» **原文**:
::::::::::

使用 ms-swift 框架微调 Qwen1.5-7B-chat 模型并转换为 Ollama 支持格式的实践

随机漫步的傻瓜

2024-09-11

LoRA微调, Ollama, Qwen1.5-7B-chat, int4量化, llama.cpp, ms-swift, ruozhiba, w64devkit, 多卡训练, 模型格式转换, 量化推理

本文仅用于记录使用ms-swift框架对Qwen1.5-7B-chat模型+ruozhiba数据集进行微调，使用llama.cpp将合并后的微调模型转为Ollama支持格式（.gguf）+int4量化，以便在低资源设备上高效推理。

主要流程为：

ms-swift多卡训练配置
LoRA微调&LoRA合并
int4量化
编译llama.cpp
构建ollama的Modelfile
构建ollama模型并上传

本文为 ms-swift 框架微调后转为ollama模型的练习过程记录。

运行：

1	ollama run samge/qwen1half-7b-chat-ruozhiba:int4

Qwen1.5-7B-chat 模型微调、转换与量化笔记

本说明文档将引导您通过 ms-swift 对 Qwen-7B 大模型进行自定义数据集微调、量化处理以及转换为 Ollama 格式以便进行推理。涉及的操作环境为 Windows 和 3090 单卡。

微调 Qwen-7B 模型

配置多卡训练（linux下使用的命令，这里单卡，没用到）：

1
2
3

export MKL_THREADING_LAYER=GNU
CUDA_VISIBLE_DEVICES=0,1,2,3 
NPROC_PER_NODE=4

使用 ms-swift 进行微调（自行根据官方文档安装ms-swift环境）：

CUDA_VISIBLE_DEVICES=0 \
swift sft --model_type qwen1half-7b-chat \
    --model_id_or_path /root/.cache/modelscope/qwen/Qwen1___5-7B-Chat \
    --sft_type lora \
    --dtype AUTO \
    --dataset AI-ModelScope/ruozhiba \
    --self_cognition_sample 3000 \
    --model_name 山姆模型 'Samge Model' \
    --model_author 山姆 Samge \
    --num_train_epochs 3 \
    --lora_rank 8 \
    --lora_alpha 32 \
    --lora_dropout_p 0.05 \
    --lora_target_modules ALL \
    --gradient_checkpointing false \
    --batch_size 4 \
    --weight_decay 0.05 \
    --learning_rate 5e-5 \
    --gradient_accumulation_steps 4 \
    --output_dir output

使用 ms-swift 进行推理（自行根据官方文档安装ms-swift环境）：

1	CUDA_VISIBLE_DEVICES=0 swift infer --ckpt_dir output/qwen1half-7b-chat/v2-20240910-185715/checkpoint-16461

合并 LoRA 并进行量化

合并 LoRA 并导出模型：

1	CUDA_VISIBLE_DEVICES=0 swift export --ckpt_dir output/qwen1half-7b-chat/v2-20240910-185715/checkpoint-16461 --merge_lora true

（可选）进行 int4 量化（可选择用llama.cpp转为.gguf后再量化）：

1	CUDA_VISIBLE_DEVICES=0 swift export --ckpt_dir output/qwen1half-7b-chat/v2-20240910-185715/checkpoint-16461 --quant_bits 4 --quant_method awq --merge_lora true

编译 llama.cpp

下载并解压 w64devkit（Windows 环境下编译 llama.cpp 必需工具）：
- 下载地址：https://github.com/skeeto/w64devkit/releases
- 推荐使用 1.2.0 版本，避免安全软件报毒问题。

::::::::::

» **给定记录**:

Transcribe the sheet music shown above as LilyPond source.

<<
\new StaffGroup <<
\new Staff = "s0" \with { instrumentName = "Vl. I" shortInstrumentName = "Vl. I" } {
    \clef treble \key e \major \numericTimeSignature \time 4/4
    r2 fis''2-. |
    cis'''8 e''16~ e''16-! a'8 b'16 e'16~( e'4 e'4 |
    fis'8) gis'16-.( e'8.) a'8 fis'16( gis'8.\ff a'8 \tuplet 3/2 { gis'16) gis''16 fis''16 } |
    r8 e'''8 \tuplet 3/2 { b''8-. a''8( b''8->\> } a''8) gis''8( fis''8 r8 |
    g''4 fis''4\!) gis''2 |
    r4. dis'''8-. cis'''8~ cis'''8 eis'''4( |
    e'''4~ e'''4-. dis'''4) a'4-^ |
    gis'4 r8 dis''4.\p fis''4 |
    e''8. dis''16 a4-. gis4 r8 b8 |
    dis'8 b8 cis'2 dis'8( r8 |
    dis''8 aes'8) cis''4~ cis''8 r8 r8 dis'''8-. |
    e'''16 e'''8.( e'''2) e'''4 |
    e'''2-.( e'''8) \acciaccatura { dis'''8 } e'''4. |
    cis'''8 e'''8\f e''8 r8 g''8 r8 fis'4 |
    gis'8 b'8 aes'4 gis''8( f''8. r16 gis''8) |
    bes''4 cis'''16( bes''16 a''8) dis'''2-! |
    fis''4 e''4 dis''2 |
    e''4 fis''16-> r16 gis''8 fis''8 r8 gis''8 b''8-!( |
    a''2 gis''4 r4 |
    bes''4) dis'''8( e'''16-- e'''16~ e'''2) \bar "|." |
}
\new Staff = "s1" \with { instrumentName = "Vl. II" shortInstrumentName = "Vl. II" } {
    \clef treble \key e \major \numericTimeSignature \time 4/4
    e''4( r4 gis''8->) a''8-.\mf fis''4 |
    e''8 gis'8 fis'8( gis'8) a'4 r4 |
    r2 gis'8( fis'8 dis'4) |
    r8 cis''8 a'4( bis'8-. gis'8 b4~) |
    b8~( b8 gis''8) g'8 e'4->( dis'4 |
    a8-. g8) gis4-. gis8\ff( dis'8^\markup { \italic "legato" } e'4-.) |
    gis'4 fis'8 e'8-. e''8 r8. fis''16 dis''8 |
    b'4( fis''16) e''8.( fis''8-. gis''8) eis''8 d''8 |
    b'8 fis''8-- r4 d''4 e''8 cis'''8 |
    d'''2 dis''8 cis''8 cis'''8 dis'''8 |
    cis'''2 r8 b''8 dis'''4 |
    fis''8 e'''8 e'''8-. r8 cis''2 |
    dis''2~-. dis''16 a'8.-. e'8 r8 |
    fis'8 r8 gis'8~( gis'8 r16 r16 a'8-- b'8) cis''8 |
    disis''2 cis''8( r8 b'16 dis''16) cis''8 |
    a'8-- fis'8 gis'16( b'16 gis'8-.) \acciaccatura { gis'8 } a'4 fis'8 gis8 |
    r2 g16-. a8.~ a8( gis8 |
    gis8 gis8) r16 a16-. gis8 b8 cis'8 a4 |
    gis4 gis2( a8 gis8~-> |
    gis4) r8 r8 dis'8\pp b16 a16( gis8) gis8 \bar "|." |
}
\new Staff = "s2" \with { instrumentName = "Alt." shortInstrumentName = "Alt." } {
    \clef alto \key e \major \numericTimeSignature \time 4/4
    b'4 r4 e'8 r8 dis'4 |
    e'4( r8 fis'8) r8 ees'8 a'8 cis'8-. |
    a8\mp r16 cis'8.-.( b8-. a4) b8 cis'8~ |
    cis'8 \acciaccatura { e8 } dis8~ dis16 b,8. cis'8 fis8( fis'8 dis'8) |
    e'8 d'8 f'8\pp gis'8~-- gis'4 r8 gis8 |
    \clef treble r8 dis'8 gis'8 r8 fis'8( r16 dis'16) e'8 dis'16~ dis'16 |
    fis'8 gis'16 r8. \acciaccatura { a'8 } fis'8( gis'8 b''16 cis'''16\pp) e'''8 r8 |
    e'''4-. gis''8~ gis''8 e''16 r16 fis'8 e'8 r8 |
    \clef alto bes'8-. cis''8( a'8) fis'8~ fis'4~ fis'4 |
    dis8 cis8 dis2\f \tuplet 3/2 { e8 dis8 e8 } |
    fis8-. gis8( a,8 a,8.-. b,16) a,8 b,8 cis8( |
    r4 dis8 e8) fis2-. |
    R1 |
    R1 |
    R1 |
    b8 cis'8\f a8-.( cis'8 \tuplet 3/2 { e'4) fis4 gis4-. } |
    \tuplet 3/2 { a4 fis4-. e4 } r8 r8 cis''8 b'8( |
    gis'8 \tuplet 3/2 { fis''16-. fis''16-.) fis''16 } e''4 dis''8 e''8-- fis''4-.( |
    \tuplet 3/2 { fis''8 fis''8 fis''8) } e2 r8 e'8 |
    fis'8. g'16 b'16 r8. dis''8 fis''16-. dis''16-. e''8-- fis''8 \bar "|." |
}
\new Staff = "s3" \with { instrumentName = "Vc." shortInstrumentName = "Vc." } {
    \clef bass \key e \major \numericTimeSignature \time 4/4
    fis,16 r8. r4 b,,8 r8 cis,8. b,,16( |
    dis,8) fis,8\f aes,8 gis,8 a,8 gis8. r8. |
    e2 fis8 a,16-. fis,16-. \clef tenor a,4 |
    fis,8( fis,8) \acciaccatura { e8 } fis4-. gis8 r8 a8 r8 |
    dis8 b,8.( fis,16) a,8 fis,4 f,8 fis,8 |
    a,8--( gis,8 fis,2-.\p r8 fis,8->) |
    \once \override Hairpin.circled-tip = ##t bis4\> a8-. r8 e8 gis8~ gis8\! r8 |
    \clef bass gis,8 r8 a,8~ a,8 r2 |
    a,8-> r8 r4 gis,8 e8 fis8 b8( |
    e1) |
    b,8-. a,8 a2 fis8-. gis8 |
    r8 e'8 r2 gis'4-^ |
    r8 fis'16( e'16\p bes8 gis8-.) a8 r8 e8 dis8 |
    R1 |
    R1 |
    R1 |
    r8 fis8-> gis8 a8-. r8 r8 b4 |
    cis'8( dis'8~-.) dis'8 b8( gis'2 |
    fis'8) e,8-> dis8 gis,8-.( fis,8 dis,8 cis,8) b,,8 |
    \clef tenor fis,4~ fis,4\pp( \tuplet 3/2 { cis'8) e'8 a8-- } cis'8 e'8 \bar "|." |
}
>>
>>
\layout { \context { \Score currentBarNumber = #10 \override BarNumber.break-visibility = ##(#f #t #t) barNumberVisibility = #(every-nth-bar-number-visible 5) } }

::::::::::

» **问题**:
**A.** 照录原文中从“本文仅用于记录使用ms-sw”开始、到“本文为 ms-swift 框架微调后转为ollama模型的练习过程记录。”结束的部分。
**B.** 判断下列说法是否符合原文，逐项答“是”或“否”，并引用原文中起决定作用的原话：(i) 文中操作环境为 Windows 和 3090 单卡；(ii) 微调命令把训练轮数设为 5；(iii) 文中推荐使用 1.2.0 版本的 w64devkit。

» **答案汇总**:
**A.**
本文仅用于记录使用ms-swift框架对Qwen1.5-7B-chat模型+ruozhiba数据集进行微调，使用llama.cpp将合并后的微调模型转为Ollama支持格式（.gguf）+int4量化，以便在低资源设备上高效推理。

主要流程为：

ms-swift多卡训练配置
LoRA微调&LoRA合并
int4量化
编译llama.cpp
构建ollama的Modelfile
构建ollama模型并上传

本文为 ms-swift 框架微调后转为ollama模型的练习过程记录。

**B.**
(i) 是：“涉及的操作环境为 Windows 和 3090 单卡”
(ii) 否：“--num_train_epochs 3”
(iii) 是：“推荐使用 1.2.0 版本，避免安全软件报毒问题”